Por causa deste nosso mau hábito de andar a trabalhar honestamente, de equilibrar as finanças e desta ruindade de andar de nariz no alto sem pedinchar dinheiro para comprar umas cuecas, é nesse desequilíbrio que nós, as mulheres que andam fora de casa que se espelham os divórcios, e por arrasto, os jovens a ver que isso não é fácil, não casam... vejam lá. É verdade, já não casam, juntam-se que sai mais barato e com menos chatice. E concordo plenamente com isso. Mas a culpa, lá está, é não cumprirmos o nosso papel de fadinhas do lar.
Provavelmente, a solução mais acertada, aquela que resolveria todos os problemas sociais e laborais, seriam as mulheres voltarem para o lar da vovó Eva, nesse sacerdócio abençoado de lavar, limpar, tricotar, dos jantares requintados, do amassar do pão, de engomar os colarinhos e das crianças, embora ainda ranhosas mas assoadas, enquanto os maridos, esse coitados, andam praí, a fazer os possíveis para trazer ao lar o sustento suado. Isso resolve tudo, nós as mulheres, se nos colocarmos em casa, sossegadinhas, fazendo as lides domésticas como manda a tradição, há de haver mais trabalho para os homens e assim, o mundo entra no seu equilíbrio divino.
Meu caro escritor/pensador/cronista, o queimar do sutiã vai mais além do acto em si, passa simbologia de que ser mulher vai além do apetrecho, do tamanho do cabelo e de qualquer alegoria que tentam colar nela. E de tantas mulheres que sofrem da violência doméstica, das muitas que não trabalham e estão em casa, mostram que o grande problema da humanidade não passa pelo facto de sairmos de casa para trabalhar, passa pelo medo que vocês carregam dessa competição onde já foram senhores. Meu caro senhor, durante a Segunda Guerra as indústrias não pararam pois as mulheres ocuparam o lugar dos homens enquanto eles andavam a matar e a morrer. Mulheres que foram e são Primeiro Ministro de seus países, Damas de Ferro, Rainhas... igualam-se as que depois de um dia de trabalho puxado, ainda arranjam tempo de fazer o fatinho de Carnaval do filhote, de ler um livro e pintar as unhas...
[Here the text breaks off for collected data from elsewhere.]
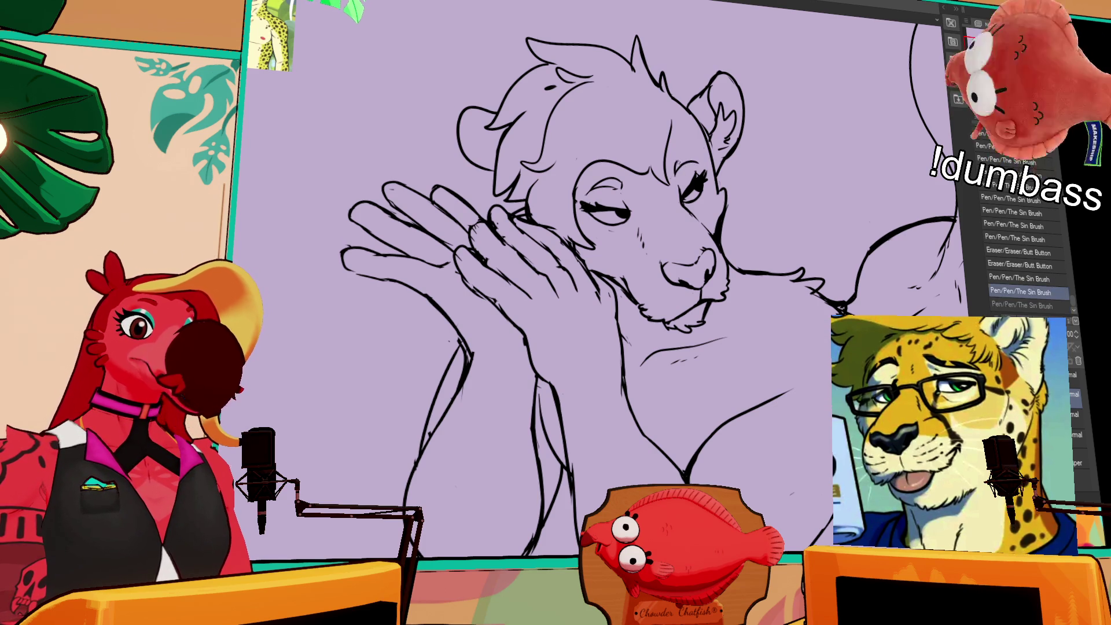
- Touch up the left eye lines and rework the right eye's lashes
drag(661, 214, 631, 203)
drag(631, 206, 633, 214)
drag(633, 217, 634, 223)
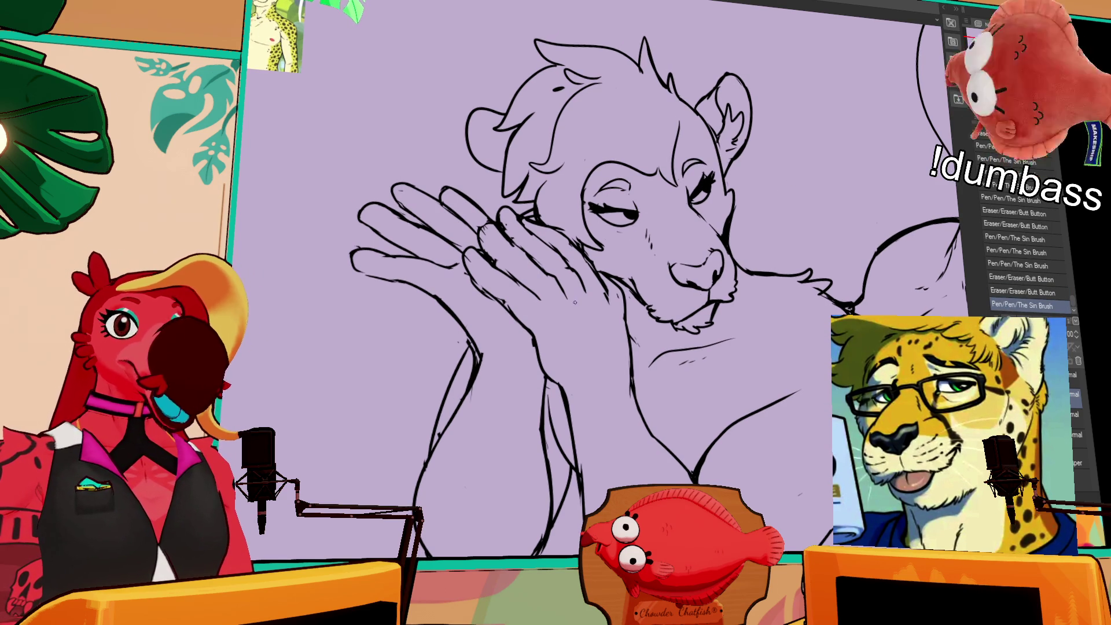
drag(765, 195, 764, 218)
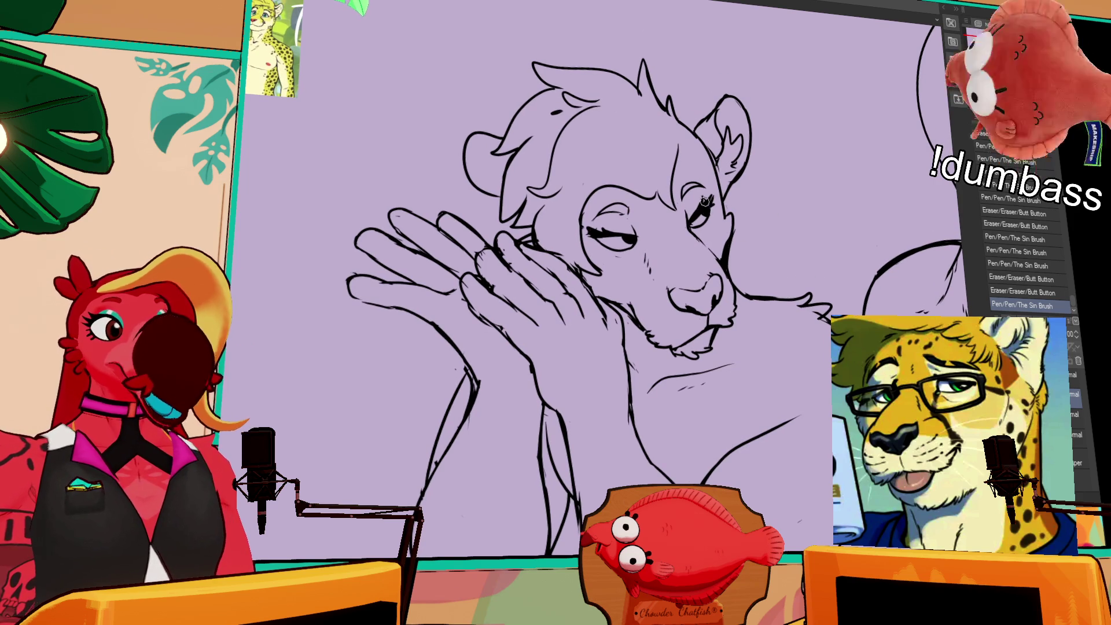
mouse_move(701, 197)
mouse_down()
mouse_move(688, 221)
mouse_move(715, 188)
mouse_move(707, 206)
mouse_up()
key(ctrl+z)
key(ctrl+z)
key(ctrl+y)
key(ctrl+z)
key(ctrl+y)
drag(705, 212, 710, 207)
- Erase stray lines by the right eye, then lasso and nudge the eye-and-muzzle area
mouse_move(721, 249)
mouse_down()
mouse_move(713, 258)
mouse_move(729, 234)
mouse_up()
drag(731, 243, 728, 255)
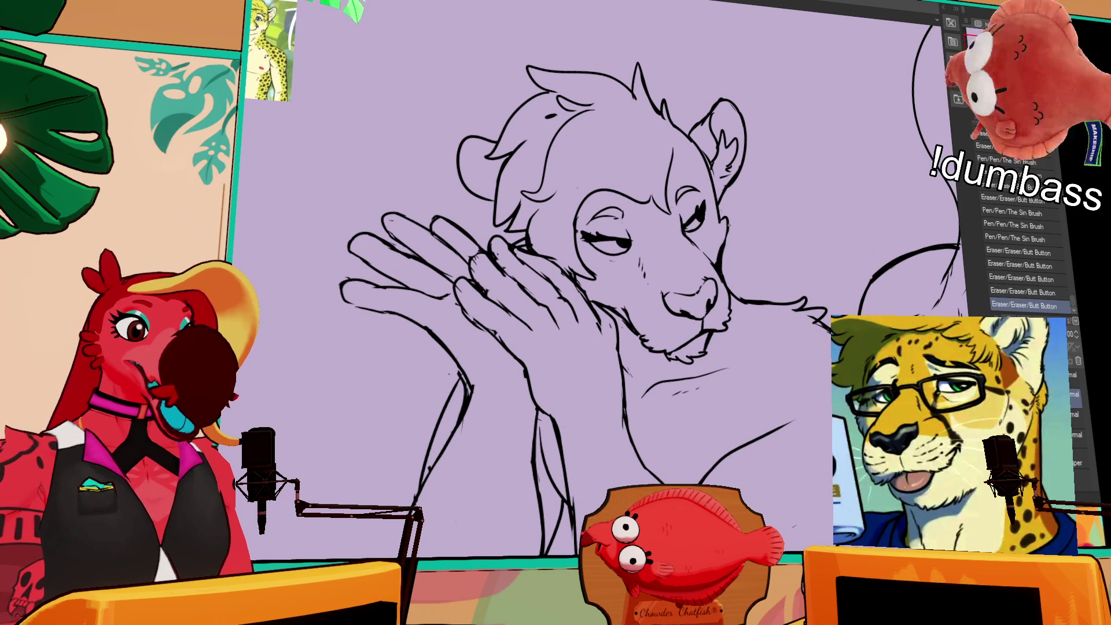
drag(750, 194, 725, 214)
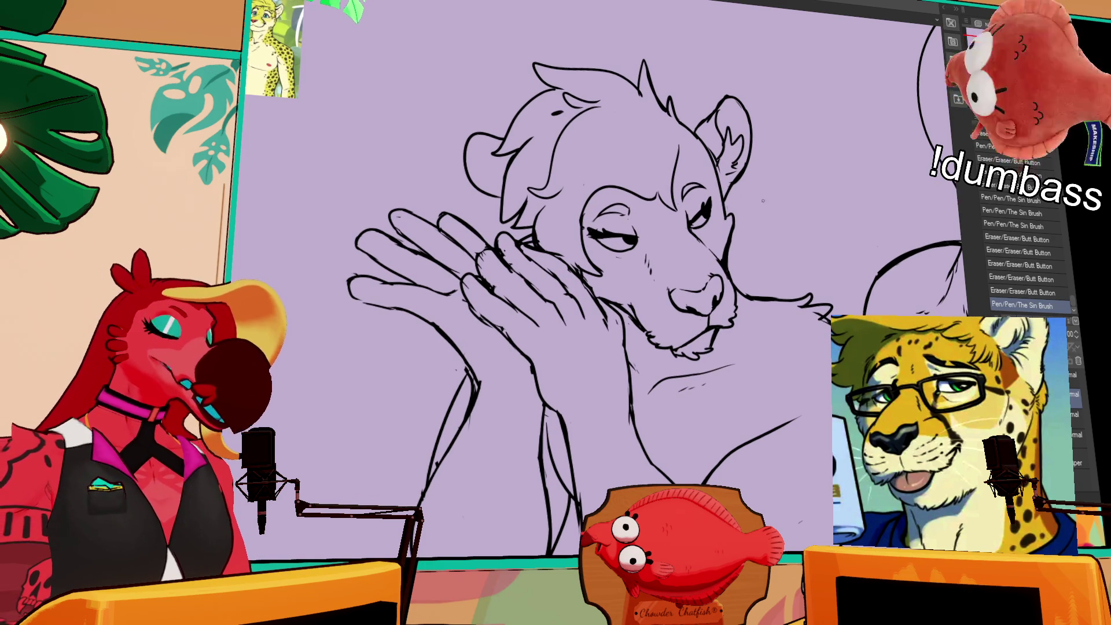
mouse_move(649, 211)
mouse_down()
mouse_move(673, 239)
mouse_move(711, 180)
mouse_up()
drag(649, 280, 648, 281)
drag(643, 249, 641, 246)
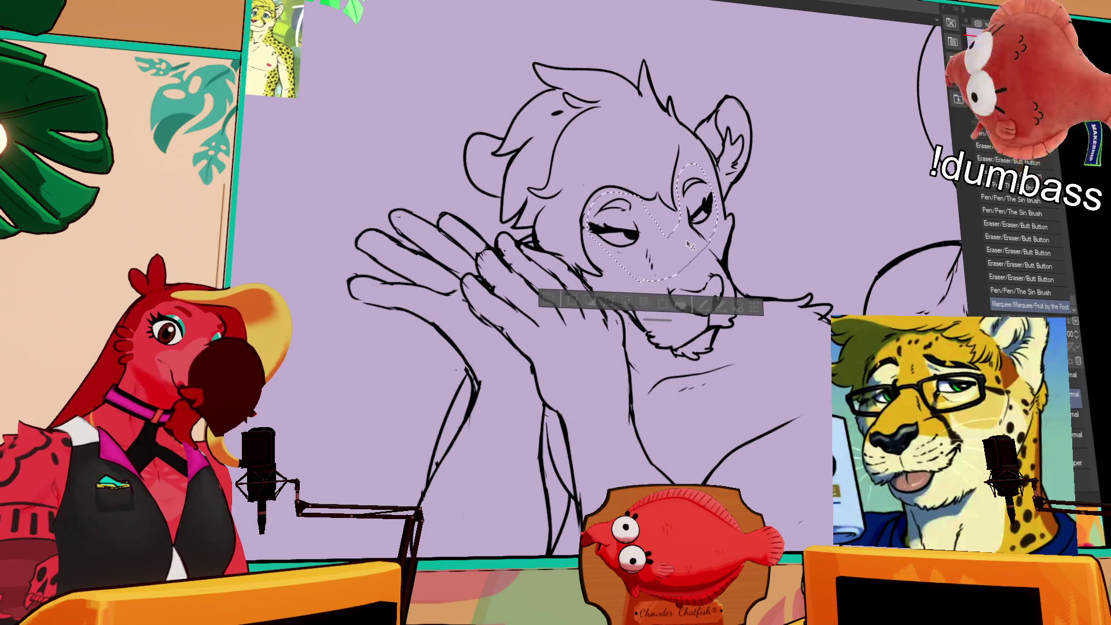
key(ctrl+d)
- Touch up the muzzle lines and add a small stroke on the face
mouse_move(730, 266)
mouse_down()
mouse_move(701, 241)
mouse_move(718, 270)
mouse_up()
drag(771, 223, 773, 217)
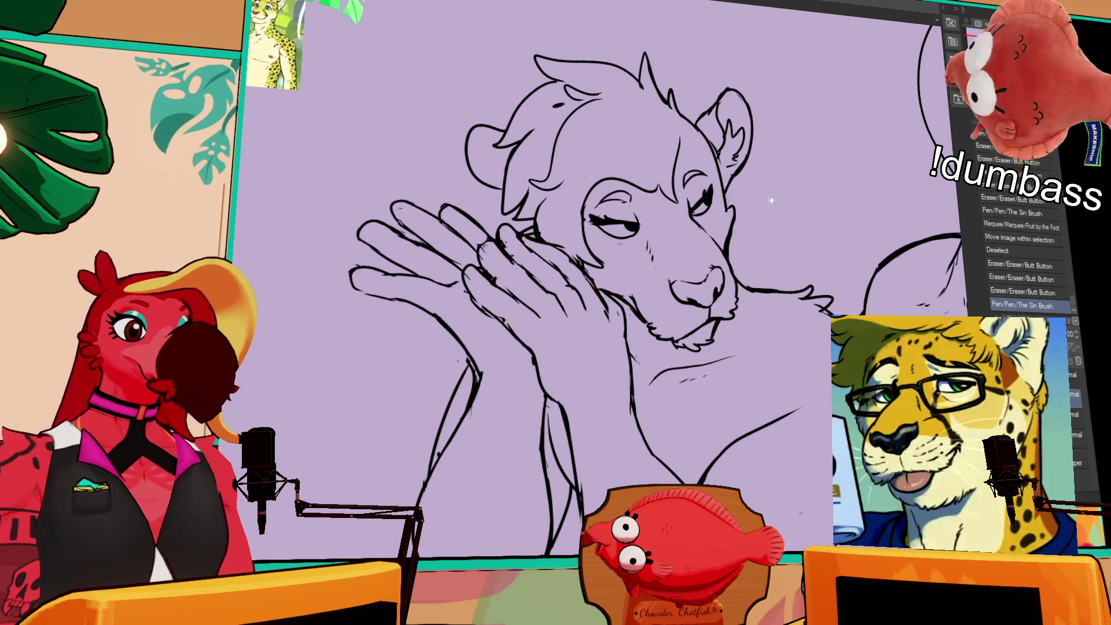
drag(622, 223, 613, 198)
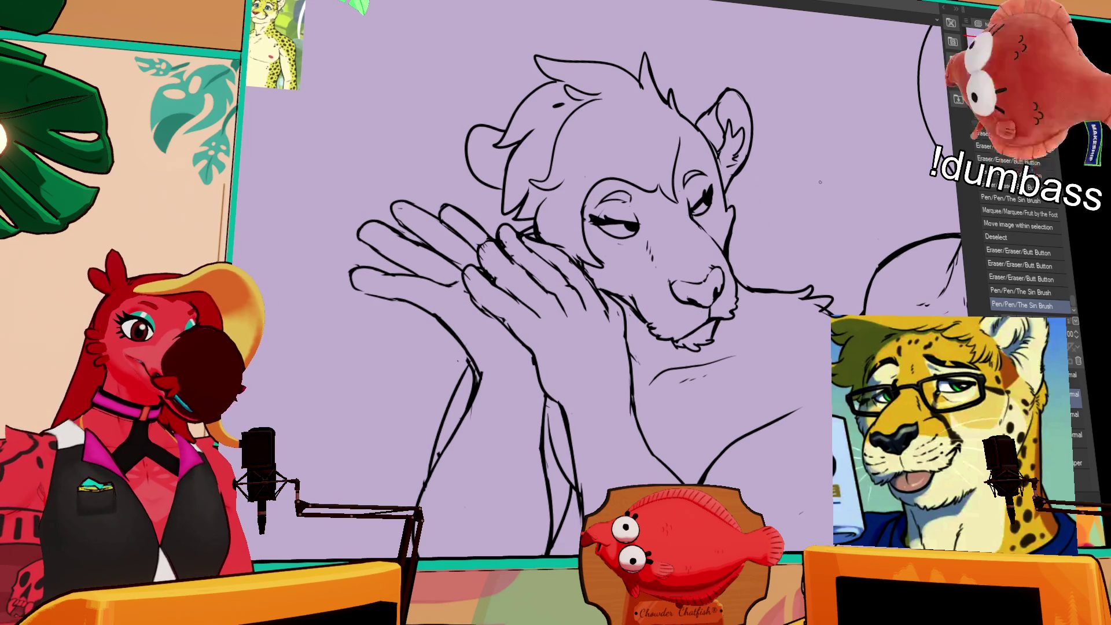
- Flip the canvas view and touch up the ear lines
key(h)
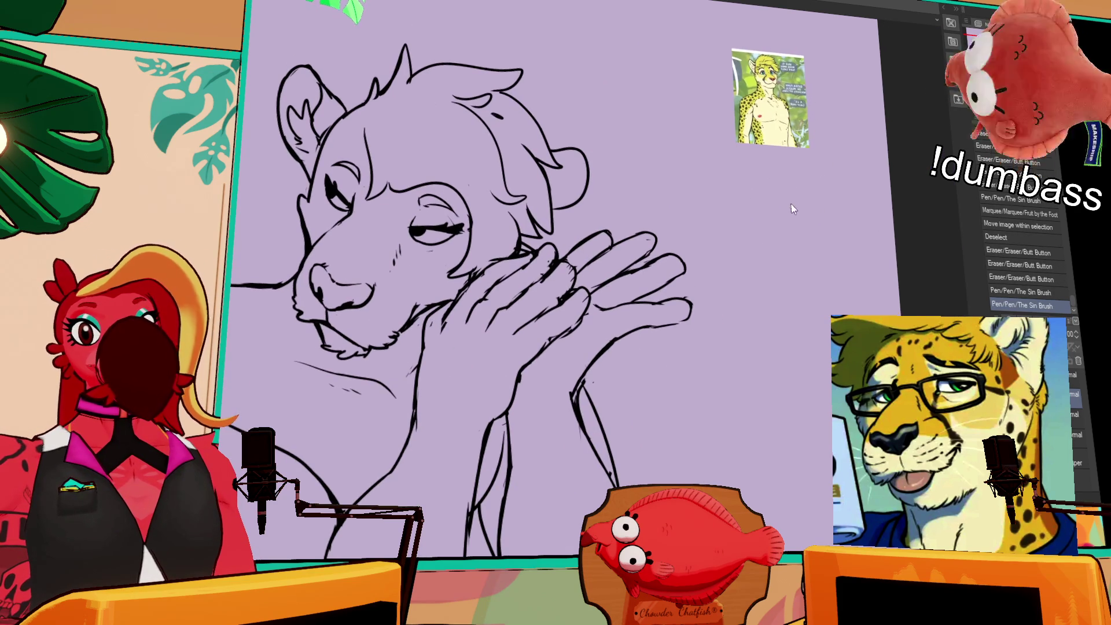
mouse_move(759, 235)
mouse_down()
mouse_move(719, 226)
mouse_move(814, 227)
mouse_up()
mouse_move(705, 221)
mouse_down()
mouse_move(707, 163)
mouse_move(726, 170)
mouse_move(722, 191)
mouse_up()
drag(721, 193, 699, 181)
key(ctrl+z)
key(ctrl+z)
Não nos apontem dedos, façam como nós, adaptáveis e batalhadoras... não nascemos ensinadas, também aprendemos e me parece que vocês também tem a mesma capacidade, falta é a vontade...
Apareçam
Rakel.
* Boudicca: segundo as crónicas, foi uma rainha celta que deu água pela barba aos romanos depois da morte do marido. Tomou para si a responsabilidade de liderar o povo contra os romanos...mesmo contra todas as estatísticas.